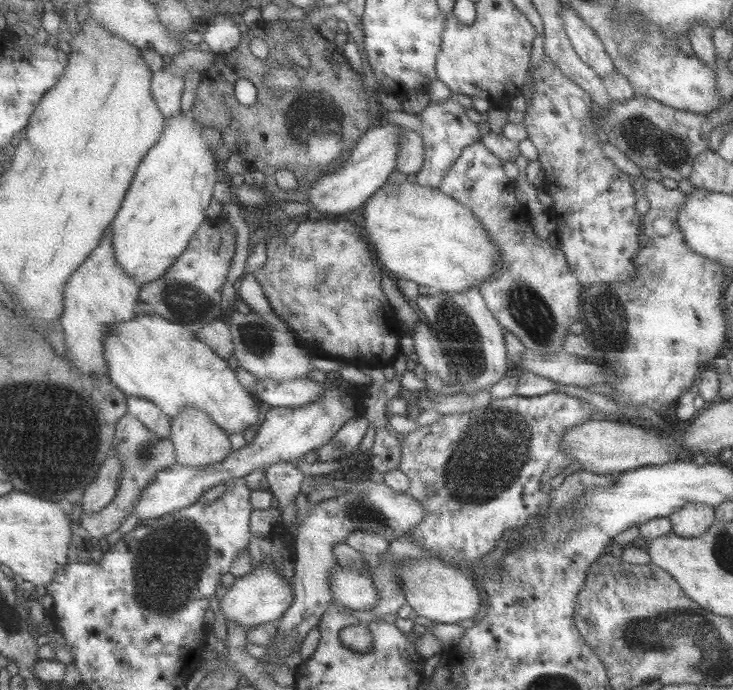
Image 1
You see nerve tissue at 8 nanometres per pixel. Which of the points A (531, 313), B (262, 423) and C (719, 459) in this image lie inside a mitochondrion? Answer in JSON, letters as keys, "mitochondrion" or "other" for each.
{"A":"mitochondrion","B":"other","C":"other"}

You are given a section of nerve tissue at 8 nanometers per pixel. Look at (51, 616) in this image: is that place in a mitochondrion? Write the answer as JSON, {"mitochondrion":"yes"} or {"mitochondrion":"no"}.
{"mitochondrion":"no"}

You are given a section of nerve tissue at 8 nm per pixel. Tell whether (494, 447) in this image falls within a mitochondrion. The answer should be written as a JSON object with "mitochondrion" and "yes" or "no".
{"mitochondrion":"yes"}

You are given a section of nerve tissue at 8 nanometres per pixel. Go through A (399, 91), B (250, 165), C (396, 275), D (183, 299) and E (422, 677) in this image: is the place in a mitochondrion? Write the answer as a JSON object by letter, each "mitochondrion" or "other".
{"A":"other","B":"other","C":"other","D":"mitochondrion","E":"other"}

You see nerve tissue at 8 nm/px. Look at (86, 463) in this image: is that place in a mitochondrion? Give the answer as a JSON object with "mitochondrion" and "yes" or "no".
{"mitochondrion":"yes"}

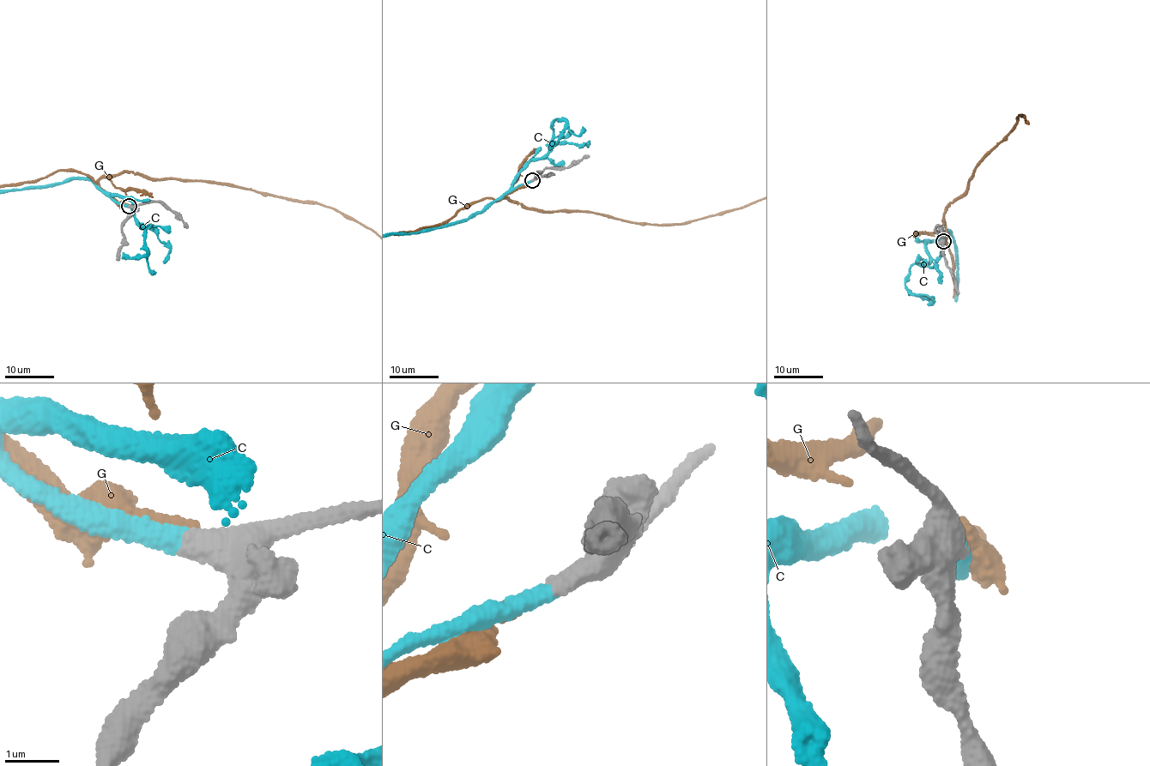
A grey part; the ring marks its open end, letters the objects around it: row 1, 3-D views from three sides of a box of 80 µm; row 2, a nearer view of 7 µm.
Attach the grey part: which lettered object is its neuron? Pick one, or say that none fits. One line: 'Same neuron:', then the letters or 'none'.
Same neuron: C

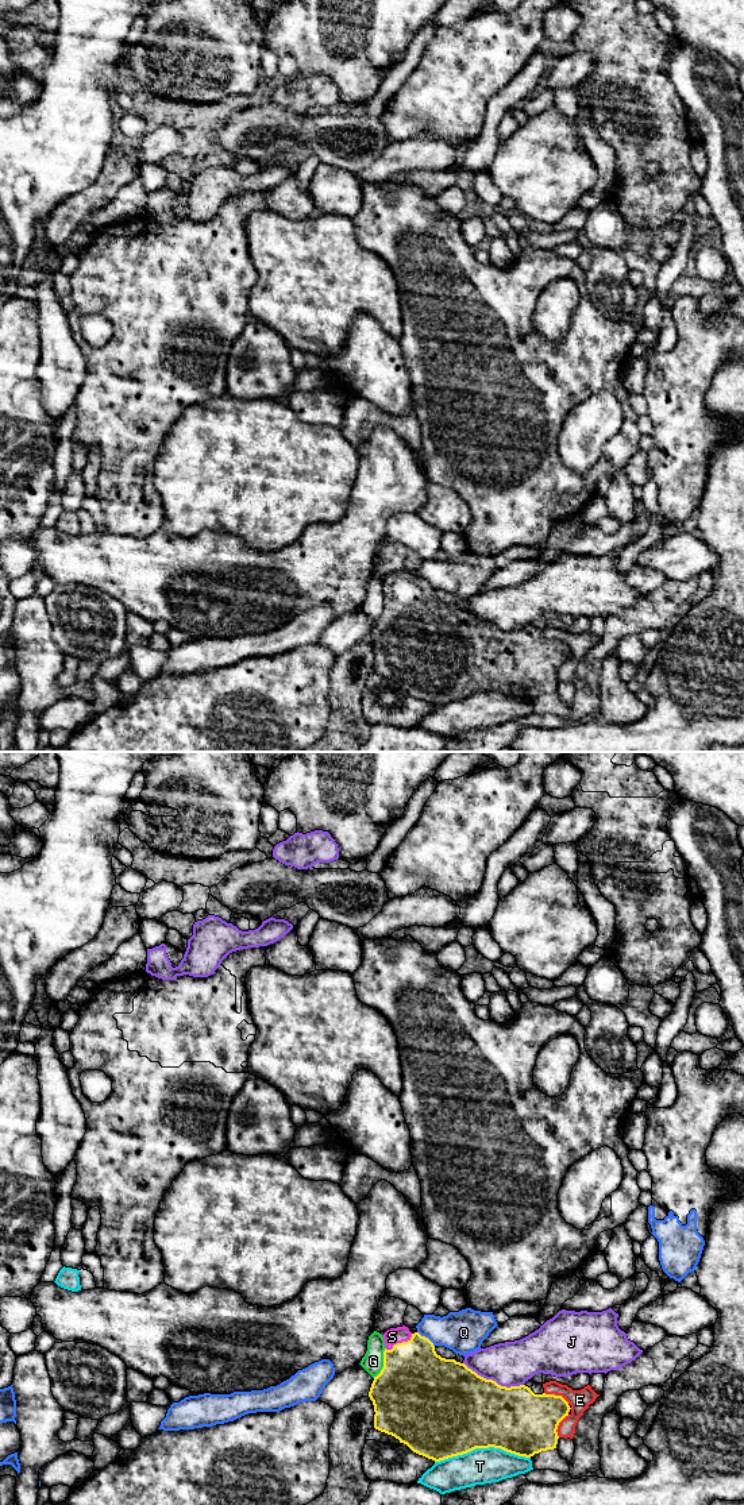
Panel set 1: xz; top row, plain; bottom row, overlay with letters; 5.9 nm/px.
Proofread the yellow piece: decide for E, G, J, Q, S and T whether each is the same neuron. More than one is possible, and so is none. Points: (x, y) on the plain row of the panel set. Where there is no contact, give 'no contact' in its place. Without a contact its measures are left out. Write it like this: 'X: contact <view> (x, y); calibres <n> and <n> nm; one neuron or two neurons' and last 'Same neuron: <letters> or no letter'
E: contact xz (556, 640); calibres 380 and 130 nm; two neurons
G: contact xz (384, 608); calibres 480 and 130 nm; two neurons
J: contact xz (492, 624); calibres 460 and 260 nm; two neurons
Q: contact xz (427, 582); calibres 380 and 260 nm; two neurons
S: contact xz (399, 587); calibres 420 and 100 nm; one neuron
T: contact xz (482, 691); calibres 480 and 220 nm; two neurons
Same neuron: S

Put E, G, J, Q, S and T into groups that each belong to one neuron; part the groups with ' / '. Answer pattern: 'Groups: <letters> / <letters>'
Groups: E / G / J / Q / S / T

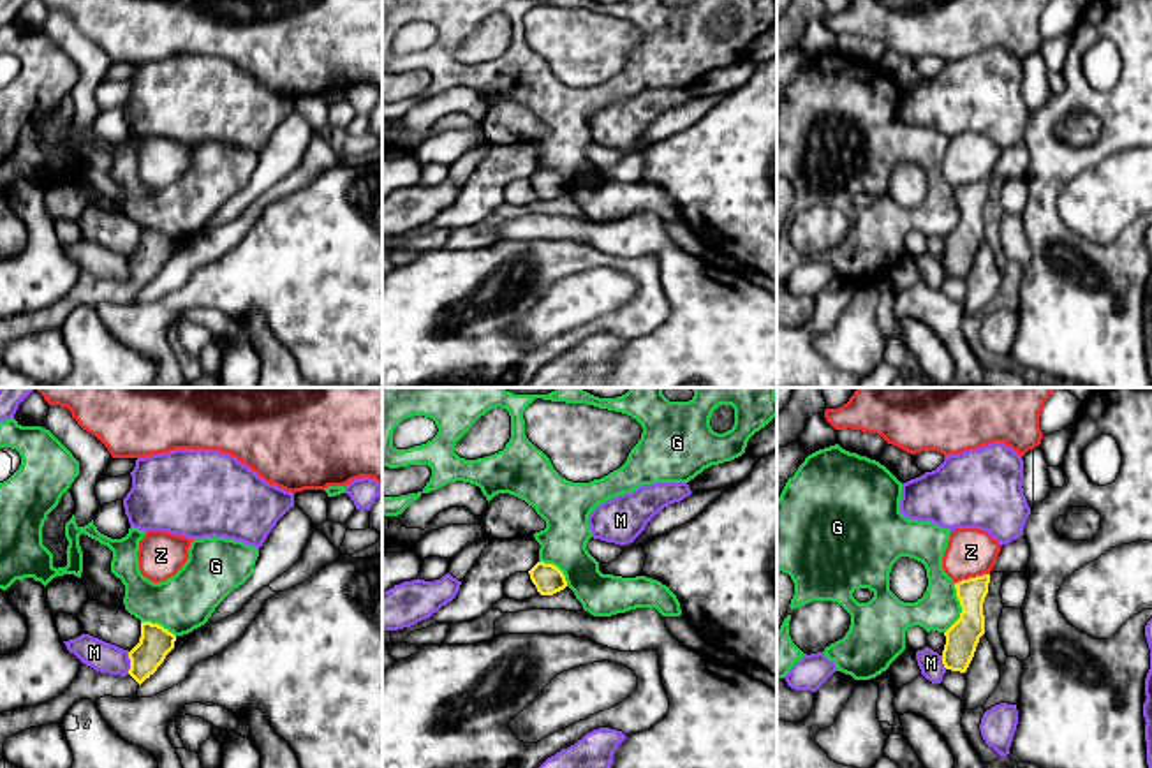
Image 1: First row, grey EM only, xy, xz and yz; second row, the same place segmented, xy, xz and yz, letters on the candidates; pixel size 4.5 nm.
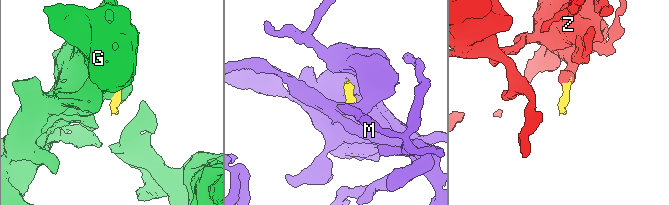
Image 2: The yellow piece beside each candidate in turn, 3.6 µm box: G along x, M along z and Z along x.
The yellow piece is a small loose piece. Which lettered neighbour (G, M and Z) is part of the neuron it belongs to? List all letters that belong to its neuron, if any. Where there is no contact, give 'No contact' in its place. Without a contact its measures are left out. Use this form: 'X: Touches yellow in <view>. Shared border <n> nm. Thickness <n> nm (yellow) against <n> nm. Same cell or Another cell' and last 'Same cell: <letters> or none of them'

Exercise: Write out all the entries word for word, but skip any images.

Result below:
Image 1
You see nerve tissue at 8 nanometres per pixel. Which of the points A (531, 313), B (262, 423) and C (719, 459) in this image lie inside a mitochondrion? Answer in JSON, letters as keys, "mitochondrion" or "other" for each.
{"A":"mitochondrion","B":"other","C":"other"}

You are given a section of nerve tissue at 8 nanometers per pixel. Look at (51, 616) in this image: is that place in a mitochondrion? Write the answer as JSON, {"mitochondrion":"yes"} or {"mitochondrion":"no"}.
{"mitochondrion":"no"}

You are given a section of nerve tissue at 8 nm per pixel. Tell whether (494, 447) in this image falls within a mitochondrion. The answer should be written as a JSON object with "mitochondrion" and "yes" or "no".
{"mitochondrion":"yes"}

You are given a section of nerve tissue at 8 nanometres per pixel. Go through A (399, 91), B (250, 165), C (396, 275), D (183, 299) and E (422, 677) in this image: is the place in a mitochondrion? Write the answer as a JSON object by letter, each "mitochondrion" or "other".
{"A":"other","B":"other","C":"other","D":"mitochondrion","E":"other"}

You see nerve tissue at 8 nm/px. Look at (86, 463) in this image: is that place in a mitochondrion? Give the answer as a JSON object with "mitochondrion" and "yes" or "no".
{"mitochondrion":"yes"}

A grey part; the ring marks its open end, letters the objects around it: row 1, 3-D views from three sides of a box of 80 µm; row 2, a nearer view of 7 µm.
Attach the grey part: which lettered object is its neuron? Pick one, or say that none fits. One line: 'Same neuron:', then the letters or 'none'.
Same neuron: C

Panel set 1: xz; top row, plain; bottom row, overlay with letters; 5.9 nm/px.
Proofread the yellow piece: decide for E, G, J, Q, S and T whether each is the same neuron. More than one is possible, and so is none. Points: (x, y) on the plain row of the panel set. Where there is no contact, give 'no contact' in its place. Without a contact its measures are left out. Write it like this: 'X: contact <view> (x, y); calibres <n> and <n> nm; one neuron or two neurons' and last 'Same neuron: <letters> or no letter'
E: contact xz (556, 640); calibres 380 and 130 nm; two neurons
G: contact xz (384, 608); calibres 480 and 130 nm; two neurons
J: contact xz (492, 624); calibres 460 and 260 nm; two neurons
Q: contact xz (427, 582); calibres 380 and 260 nm; two neurons
S: contact xz (399, 587); calibres 420 and 100 nm; one neuron
T: contact xz (482, 691); calibres 480 and 220 nm; two neurons
Same neuron: S

Put E, G, J, Q, S and T into groups that each belong to one neuron; part the groups with ' / '. Answer pattern: 'Groups: <letters> / <letters>'
Groups: E / G / J / Q / S / T

Image 1: First row, grey EM only, xy, xz and yz; second row, the same place segmented, xy, xz and yz, letters on the candidates; pixel size 4.5 nm.
Image 2: The yellow piece beside each candidate in turn, 3.6 µm box: G along x, M along z and Z along x.
The yellow piece is a small loose piece. Which lettered neighbour (G, M and Z) is part of the neuron it belongs to? List all letters that belong to its neuron, if any. Where there is no contact, give 'No contact' in its place. Without a contact its measures are left out. Use this form: 'X: Touches yellow in <view>. Shared border <n> nm. Thickness <n> nm (yellow) against <n> nm. Same cell or Another cell' and last 'Same cell: <letters> or none of them'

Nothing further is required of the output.